Özbek, son verilen karar da itiraz ettiklerinin altını çizerek şöyle devam etti:
“Ama daha dönüş olmadı soncu bekliyoruz. Sonuna kadar arkasındayım Anayasa Mahkemesine kadar gideceğim. Benim çocuğum 20 yaşındaydı 16 yaşında kaçırdı. En küçük kızımdı, okuyordu ve öğretmen olacaktı. Böyle bir şeyi hak etmedi. İstemiyorsa ayrılabilirdi öldürmesi şart değildi. Pazartesi günü karnındaki bebeğin cinsiyetini öğrenmek için geldi, çarşamba günü öldürüldü.”

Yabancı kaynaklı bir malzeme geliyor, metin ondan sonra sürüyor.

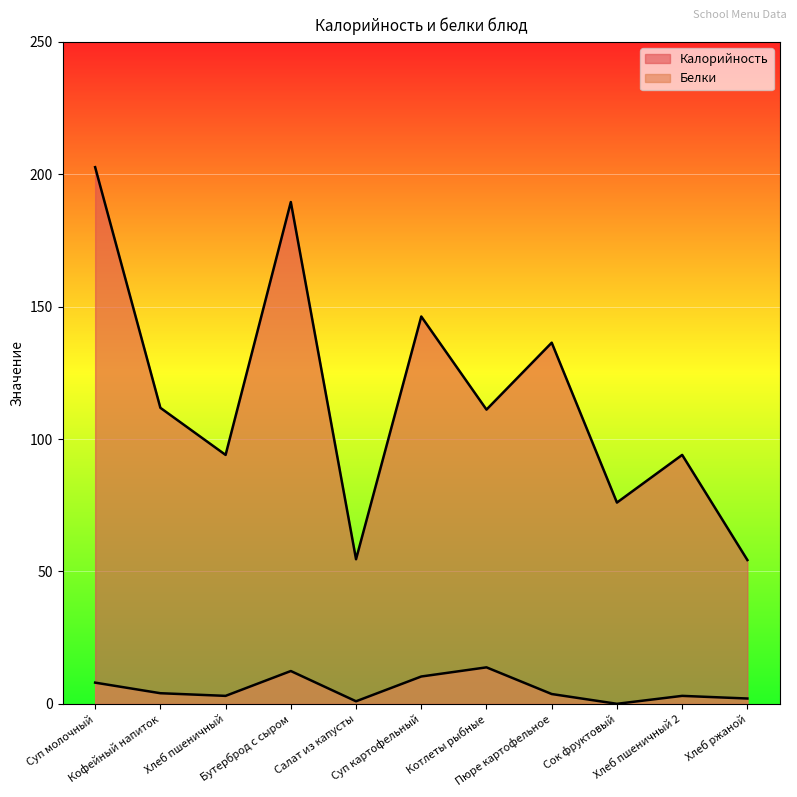

List the labels in order of Белки value, smallest first.

Сок фруктовый, Салат из капусты, Хлеб ржаной, Хлеб пшеничный, Хлеб пшеничный 2, Пюре картофельное, Кофейный напиток, Суп молочный, Суп картофельный, Бутерброд с сыром, Котлеты рыбные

Olay olduğunda kızının 4 yaşında Mısra isimli torunu olduğunu belirten Özbek, “Şu anda torunum 11 yaşında. Velayetini aldım, okutuyorum. Çocuğumun emaneti bana, annesinin hayalini o gerçekleştirecek. Ben onun yüzünden yaşıyorum yoksa şuan delirmiş olurdum ya da ölmüştüm. Kızımın emaneti sayesinde yaşıyorum o beni teselli ediyor ve aynı annesine benziyor. Bizim özel günlerimiz yok, bayramlarımızı hep burada mezar başında ağlayarak geçiriyoruz. İçimiz hep buruk eksiğimiz var kızım kara toprağın altında yatıyor buz gibi” diyerek gözyaşlarına boğuldu.
Karne aldığında ya da özel günlerde hep annesinin mezarına gelen Mısra Özbek, annesini öldüren Mehmet Çiftçi’yi “baba” olarak görmediği için ismiyle andığını ettiğini söyledi. Mısra Özbek, tek hatırladığının babasının annesine uyguladığı şiddet olduğunu ifade ederek “Bir gün ben yatak odasındaydım annemin kafasını duvarlara vuruyordu ben yatak odasına gitmiştim sonra annem gelip uyutmuştu. Bunları Mehmet yapıyordu, kendisi babam oluyor ama baba demek istemiyorum çünkü sevmiyorum. Annemi neden öldürdüğünü sormak isterdim çünkü annem sadece evdeydi bir suçu yoktu” dedi.
Mısra Çiftçi daha sonra annesinin mezar taşını sevip öperek onunla hasret giderdi. Anneanne Songül Özbek ise kızın mezar taşına başını koyarak ağıtlar yakıp gözyaşlarına boğuldu.